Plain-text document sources
• • • • •

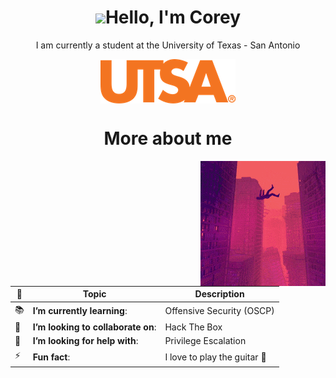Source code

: <h1 align="center"> <img src="https://media.giphy.com/media/hvRJCLFzcasrR4ia7z/giphy.gif" width="25px">Hello, I'm Corey  </h1>

<p align="center"> 
I am currently a student at the University of Texas - San Antonio  
</p>
 
<p align="center"> 
<img alt="UTSA" src="images/1200px-UTSA_Logo.svg.png" align="center"/>    
</p>

<h1 align="center"> More about me  </h1>
<img alt="Computer" src="images/200.gif" align="right"/>

| 🔭 | Topic | Description  |
| --------|-----------| ----------- |
| 📚 | **I’m currently learning**: | Offensive Security (OSCP) |
| 👯 | **I’m looking to collaborate on**: | Hack The Box |
| 🤔 | **I’m looking for help with**: | Privilege Escalation |
| ⚡   | **Fun fact**: | I love to play the guitar 🎸 |

 
 


<!---
CoreyCBurton/CoreyCBurton is a ✨ special ✨ repository because its `README.md` (this file) appears on your GitHub profile.
You can click the Preview link to take a look at your changes.
--->

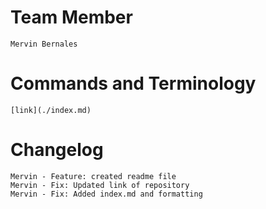 # Team Member
    Mervin Bernales
# Commands and Terminology
    [link](./index.md)




# Changelog
    Mervin - Feature: created readme file
    Mervin - Fix: Updated link of repository
    Mervin - Fix: Added index.md and formatting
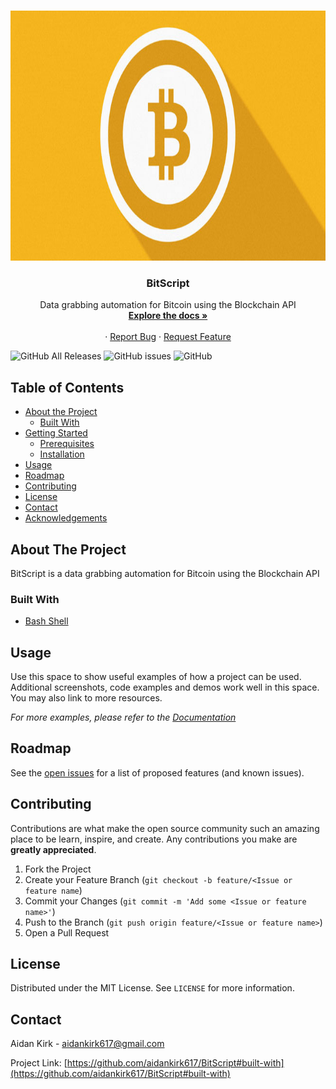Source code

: <!-- PROJECT LOGO -->
<br />
<p align="center">
    <!-- <a href="https://github.com/aidankirk617/BitScript"> -->
    <img src="bit.jfif" alt="Logo" width="900" height="400">
  </a>

  <h3 align="center">BitScript</h3>

  <p align="center">
    Data grabbing automation for Bitcoin using the Blockchain API
    <br />
    <a href="https://github.com/aidankirk617/Bit-Script"><strong>Explore the docs »</strong></a>
    <br />
    <br />
    <!-- Commented out until we have a live demo -->
    <!--<a href="https://github.com/github_username/repo">View Demo</a> -->
    ·
    <a href="https://github.com/aidankirk617/Bit-Script/issues">Report Bug</a>
    ·
    <a href="https://github.com/aidankirk617/Bit-Script/issues">Request Feature</a>
  </p>
</p>

<!-- PROJECT SHIELDS -->
<!--
*** I'm using markdown "reference style" links for readability.
*** Reference links are enclosed in brackets [ ] instead of parentheses ( ).
*** See the bottom of this document for the declaration of the reference variables
*** for contributors-url, forks-url, etc. This is an optional, concise syntax you may use.
*** https://www.markdownguide.org/basic-syntax/#reference-style-links
-->
![GitHub All Releases](https://img.shields.io/github/downloads/aidankirk617/Bit-Script/total) ![GitHub issues](https://img.shields.io/github/issues/aidankirk617/Bit-Script) ![GitHub](https://img.shields.io/github/license/aidankirk617/Bit-Script)

<!-- TABLE OF CONTENTS -->
## Table of Contents

* [About the Project](#about-the-project)
  * [Built With](#built-with)
* [Getting Started](#getting-started)
  * [Prerequisites](#prerequisites)
  * [Installation](#installation)
* [Usage](#usage)
* [Roadmap](#roadmap)
* [Contributing](#contributing)
* [License](#license)
* [Contact](#contact)
* [Acknowledgements](#acknowledgements)



<!-- ABOUT THE PROJECT -->
## About The Project

<!--[![Produc Name Screen Shot][product-screenshot]](https://example.com) -->

BitScript is a data grabbing automation for Bitcoin using the Blockchain API


### Built With

* [Bash Shell]()


<!-- USAGE EXAMPLES -->
## Usage

Use this space to show useful examples of how a project can be used. Additional screenshots, code examples and demos work well in this space. You may also link to more resources.

_For more examples, please refer to the [Documentation](https://example.com)_



<!-- ROADMAP -->
## Roadmap

See the [open issues](https://github.com/aidankirk617/BitScript/issues) for a 
list of proposed features (and known issues).



<!-- CONTRIBUTING -->
## Contributing

Contributions are what make the open source community such an amazing place to be learn, inspire, and create. Any contributions you make are **greatly appreciated**.

1. Fork the Project
2. Create your Feature Branch (`git checkout -b feature/<Issue or feature name`)
3. Commit your Changes (`git commit -m 'Add some <Issue or feature name>'`)
4. Push to the Branch (`git push origin feature/<Issue or feature name>`)
5. Open a Pull Request



<!-- LICENSE -->
## License

Distributed under the MIT License. See `LICENSE` for more information.



<!-- CONTACT -->
## Contact

Aidan Kirk - [aidankirk617@gmail.com]()

Project Link: [https://github.com/aidankirk617/BitScript#built-with](https://github.com/aidankirk617/BitScript#built-with)


<!-- MARKDOWN LINKS & IMAGES -->
<!-- https://www.markdownguide.org/basic-syntax/#reference-style-links -->
[contributors-shield]: https://img.shields.io/github/contributors/othneildrew/Best-README-Template.svg?style=flat-square
[product-screenshot]: images/logo2.jpg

• • • • •

▸ **What to do**: Switch "Report Bug" to "Report Issue" throughout the lines above and reproduce them with nothing else altered, leaving out the pictures.

▸ **Written solution**:
Source code

: <h1 align="center"> <img src="https://media.giphy.com/media/hvRJCLFzcasrR4ia7z/giphy.gif" width="25px">Hello, I'm Corey  </h1>

<p align="center"> 
I am currently a student at the University of Texas - San Antonio  
</p>
 
<p align="center"> 
<img alt="UTSA" src="images/1200px-UTSA_Logo.svg.png" align="center"/>    
</p>

<h1 align="center"> More about me  </h1>
<img alt="Computer" src="images/200.gif" align="right"/>

| 🔭 | Topic | Description  |
| --------|-----------| ----------- |
| 📚 | **I’m currently learning**: | Offensive Security (OSCP) |
| 👯 | **I’m looking to collaborate on**: | Hack The Box |
| 🤔 | **I’m looking for help with**: | Privilege Escalation |
| ⚡   | **Fun fact**: | I love to play the guitar 🎸 |

 
 


<!---
CoreyCBurton/CoreyCBurton is a ✨ special ✨ repository because its `README.md` (this file) appears on your GitHub profile.
You can click the Preview link to take a look at your changes.
--->

 # Team Member
    Mervin Bernales
# Commands and Terminology
    [link](./index.md)




# Changelog
    Mervin - Feature: created readme file
    Mervin - Fix: Updated link of repository
    Mervin - Fix: Added index.md and formatting
Source code

: <!-- PROJECT LOGO -->
<br />
<p align="center">
    <!-- <a href="https://github.com/aidankirk617/BitScript"> -->
    <img src="bit.jfif" alt="Logo" width="900" height="400">
  </a>

  <h3 align="center">BitScript</h3>

  <p align="center">
    Data grabbing automation for Bitcoin using the Blockchain API
    <br />
    <a href="https://github.com/aidankirk617/Bit-Script"><strong>Explore the docs »</strong></a>
    <br />
    <br />
    <!-- Commented out until we have a live demo -->
    <!--<a href="https://github.com/github_username/repo">View Demo</a> -->
    ·
    <a href="https://github.com/aidankirk617/Bit-Script/issues">Report Issue</a>
    ·
    <a href="https://github.com/aidankirk617/Bit-Script/issues">Request Feature</a>
  </p>
</p>

<!-- PROJECT SHIELDS -->
<!--
*** I'm using markdown "reference style" links for readability.
*** Reference links are enclosed in brackets [ ] instead of parentheses ( ).
*** See the bottom of this document for the declaration of the reference variables
*** for contributors-url, forks-url, etc. This is an optional, concise syntax you may use.
*** https://www.markdownguide.org/basic-syntax/#reference-style-links
-->
![GitHub All Releases](https://img.shields.io/github/downloads/aidankirk617/Bit-Script/total) ![GitHub issues](https://img.shields.io/github/issues/aidankirk617/Bit-Script) ![GitHub](https://img.shields.io/github/license/aidankirk617/Bit-Script)

<!-- TABLE OF CONTENTS -->
## Table of Contents

* [About the Project](#about-the-project)
  * [Built With](#built-with)
* [Getting Started](#getting-started)
  * [Prerequisites](#prerequisites)
  * [Installation](#installation)
* [Usage](#usage)
* [Roadmap](#roadmap)
* [Contributing](#contributing)
* [License](#license)
* [Contact](#contact)
* [Acknowledgements](#acknowledgements)



<!-- ABOUT THE PROJECT -->
## About The Project

<!--[![Produc Name Screen Shot][product-screenshot]](https://example.com) -->

BitScript is a data grabbing automation for Bitcoin using the Blockchain API


### Built With

* [Bash Shell]()


<!-- USAGE EXAMPLES -->
## Usage

Use this space to show useful examples of how a project can be used. Additional screenshots, code examples and demos work well in this space. You may also link to more resources.

_For more examples, please refer to the [Documentation](https://example.com)_



<!-- ROADMAP -->
## Roadmap

See the [open issues](https://github.com/aidankirk617/BitScript/issues) for a 
list of proposed features (and known issues).



<!-- CONTRIBUTING -->
## Contributing

Contributions are what make the open source community such an amazing place to be learn, inspire, and create. Any contributions you make are **greatly appreciated**.

1. Fork the Project
2. Create your Feature Branch (`git checkout -b feature/<Issue or feature name`)
3. Commit your Changes (`git commit -m 'Add some <Issue or feature name>'`)
4. Push to the Branch (`git push origin feature/<Issue or feature name>`)
5. Open a Pull Request



<!-- LICENSE -->
## License

Distributed under the MIT License. See `LICENSE` for more information.



<!-- CONTACT -->
## Contact

Aidan Kirk - [aidankirk617@gmail.com]()

Project Link: [https://github.com/aidankirk617/BitScript#built-with](https://github.com/aidankirk617/BitScript#built-with)


<!-- MARKDOWN LINKS & IMAGES -->
<!-- https://www.markdownguide.org/basic-syntax/#reference-style-links -->
[contributors-shield]: https://img.shields.io/github/contributors/othneildrew/Best-README-Template.svg?style=flat-square
[product-screenshot]: images/logo2.jpg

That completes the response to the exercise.